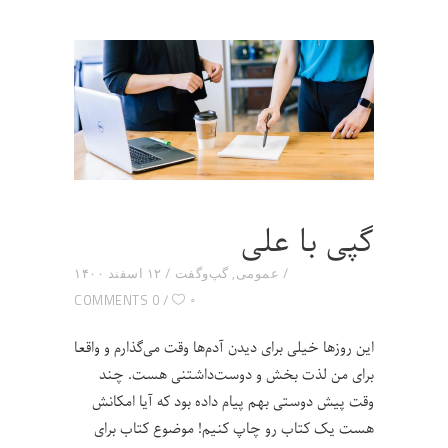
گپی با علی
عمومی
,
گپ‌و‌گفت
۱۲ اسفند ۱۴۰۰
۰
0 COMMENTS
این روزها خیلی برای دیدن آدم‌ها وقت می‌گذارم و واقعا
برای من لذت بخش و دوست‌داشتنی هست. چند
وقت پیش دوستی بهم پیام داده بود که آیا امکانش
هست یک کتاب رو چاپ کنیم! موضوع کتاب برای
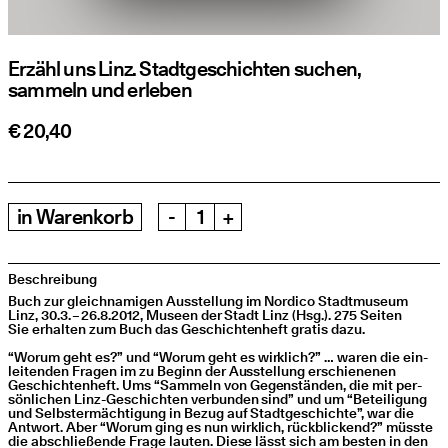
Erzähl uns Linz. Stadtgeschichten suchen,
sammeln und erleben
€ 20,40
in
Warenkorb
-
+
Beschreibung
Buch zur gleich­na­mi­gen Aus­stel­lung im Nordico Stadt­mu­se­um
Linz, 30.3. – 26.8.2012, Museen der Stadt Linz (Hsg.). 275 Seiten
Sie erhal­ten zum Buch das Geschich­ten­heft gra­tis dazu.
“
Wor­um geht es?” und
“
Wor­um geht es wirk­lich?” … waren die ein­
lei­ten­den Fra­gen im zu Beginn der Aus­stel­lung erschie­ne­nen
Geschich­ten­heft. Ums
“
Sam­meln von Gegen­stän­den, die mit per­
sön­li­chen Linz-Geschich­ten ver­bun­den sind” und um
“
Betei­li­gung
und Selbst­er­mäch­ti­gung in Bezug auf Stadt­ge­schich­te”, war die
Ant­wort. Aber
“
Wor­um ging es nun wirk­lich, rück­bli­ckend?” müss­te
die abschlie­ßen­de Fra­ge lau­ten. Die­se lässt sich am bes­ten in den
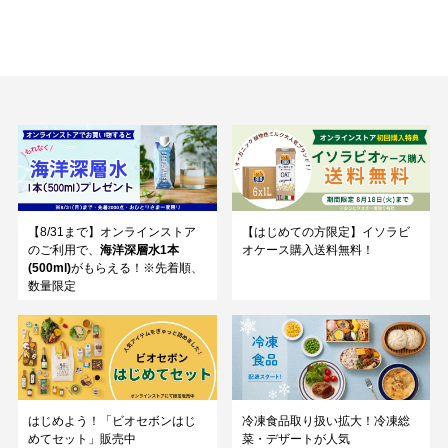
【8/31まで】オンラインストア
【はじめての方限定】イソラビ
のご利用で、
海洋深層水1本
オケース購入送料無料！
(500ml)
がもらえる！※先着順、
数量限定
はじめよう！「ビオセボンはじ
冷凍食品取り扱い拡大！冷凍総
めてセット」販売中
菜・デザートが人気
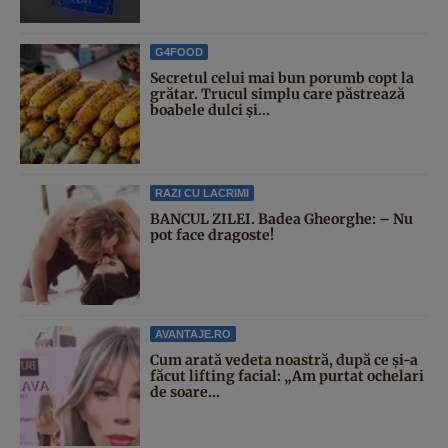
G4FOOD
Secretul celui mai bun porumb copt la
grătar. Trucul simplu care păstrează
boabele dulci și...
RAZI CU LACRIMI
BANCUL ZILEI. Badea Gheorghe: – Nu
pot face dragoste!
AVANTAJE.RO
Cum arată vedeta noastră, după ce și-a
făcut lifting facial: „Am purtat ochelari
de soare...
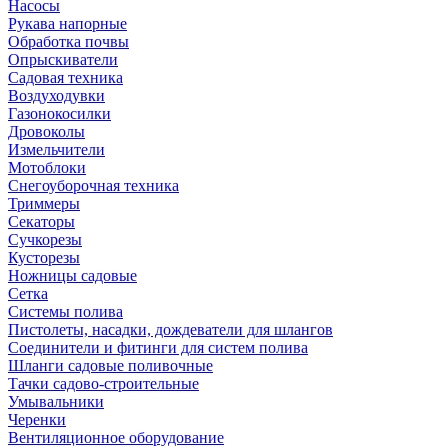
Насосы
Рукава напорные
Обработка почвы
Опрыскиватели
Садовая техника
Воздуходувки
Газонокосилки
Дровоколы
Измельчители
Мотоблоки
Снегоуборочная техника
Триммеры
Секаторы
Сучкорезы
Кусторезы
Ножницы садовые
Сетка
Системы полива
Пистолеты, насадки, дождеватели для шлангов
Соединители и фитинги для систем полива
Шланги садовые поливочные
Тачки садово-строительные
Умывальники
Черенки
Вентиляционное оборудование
::::::
Here the job is to print the data above exactly, except for any pictures.

• **Response to this exercise**:
گپی با علی
عمومی
,
گپ‌و‌گفت
۱۲ اسفند ۱۴۰۰
۰
0 COMMENTS
این روزها خیلی برای دیدن آدم‌ها وقت می‌گذارم و واقعا
برای من لذت بخش و دوست‌داشتنی هست. چند
وقت پیش دوستی بهم پیام داده بود که آیا امکانش
هست یک کتاب رو چاپ کنیم! موضوع کتاب برای
Erzähl uns Linz. Stadtgeschichten suchen,
sammeln und erleben
€ 20,40
in
Warenkorb
-
+
Beschreibung
Buch zur gleich­na­mi­gen Aus­stel­lung im Nordico Stadt­mu­se­um
Linz, 30.3. – 26.8.2012, Museen der Stadt Linz (Hsg.). 275 Seiten
Sie erhal­ten zum Buch das Geschich­ten­heft gra­tis dazu.
“
Wor­um geht es?” und
“
Wor­um geht es wirk­lich?” … waren die ein­
lei­ten­den Fra­gen im zu Beginn der Aus­stel­lung erschie­ne­nen
Geschich­ten­heft. Ums
“
Sam­meln von Gegen­stän­den, die mit per­
sön­li­chen Linz-Geschich­ten ver­bun­den sind” und um
“
Betei­li­gung
und Selbst­er­mäch­ti­gung in Bezug auf Stadt­ge­schich­te”, war die
Ant­wort. Aber
“
Wor­um ging es nun wirk­lich, rück­bli­ckend?” müss­te
die abschlie­ßen­de Fra­ge lau­ten. Die­se lässt sich am bes­ten in den
【8/31まで】オンラインストア
【はじめての方限定】イソラビ
のご利用で、
海洋深層水1本
オケース購入送料無料！
(500ml)
がもらえる！※先着順、
数量限定
はじめよう！「ビオセボンはじ
冷凍食品取り扱い拡大！冷凍総
めてセット」販売中
菜・デザートが人気
G4FOOD
Secretul celui mai bun porumb copt la
grătar. Trucul simplu care păstrează
boabele dulci și...
RAZI CU LACRIMI
BANCUL ZILEI. Badea Gheorghe: – Nu
pot face dragoste!
AVANTAJE.RO
Cum arată vedeta noastră, după ce și-a
făcut lifting facial: „Am purtat ochelari
de soare...
Насосы
Рукава напорные
Обработка почвы
Опрыскиватели
Садовая техника
Воздуходувки
Газонокосилки
Дровоколы
Измельчители
Мотоблоки
Снегоуборочная техника
Триммеры
Секаторы
Сучкорезы
Кусторезы
Ножницы садовые
Сетка
Системы полива
Пистолеты, насадки, дождеватели для шлангов
Соединители и фитинги для систем полива
Шланги садовые поливочные
Тачки садово-строительные
Умывальники
Черенки
Вентиляционное оборудование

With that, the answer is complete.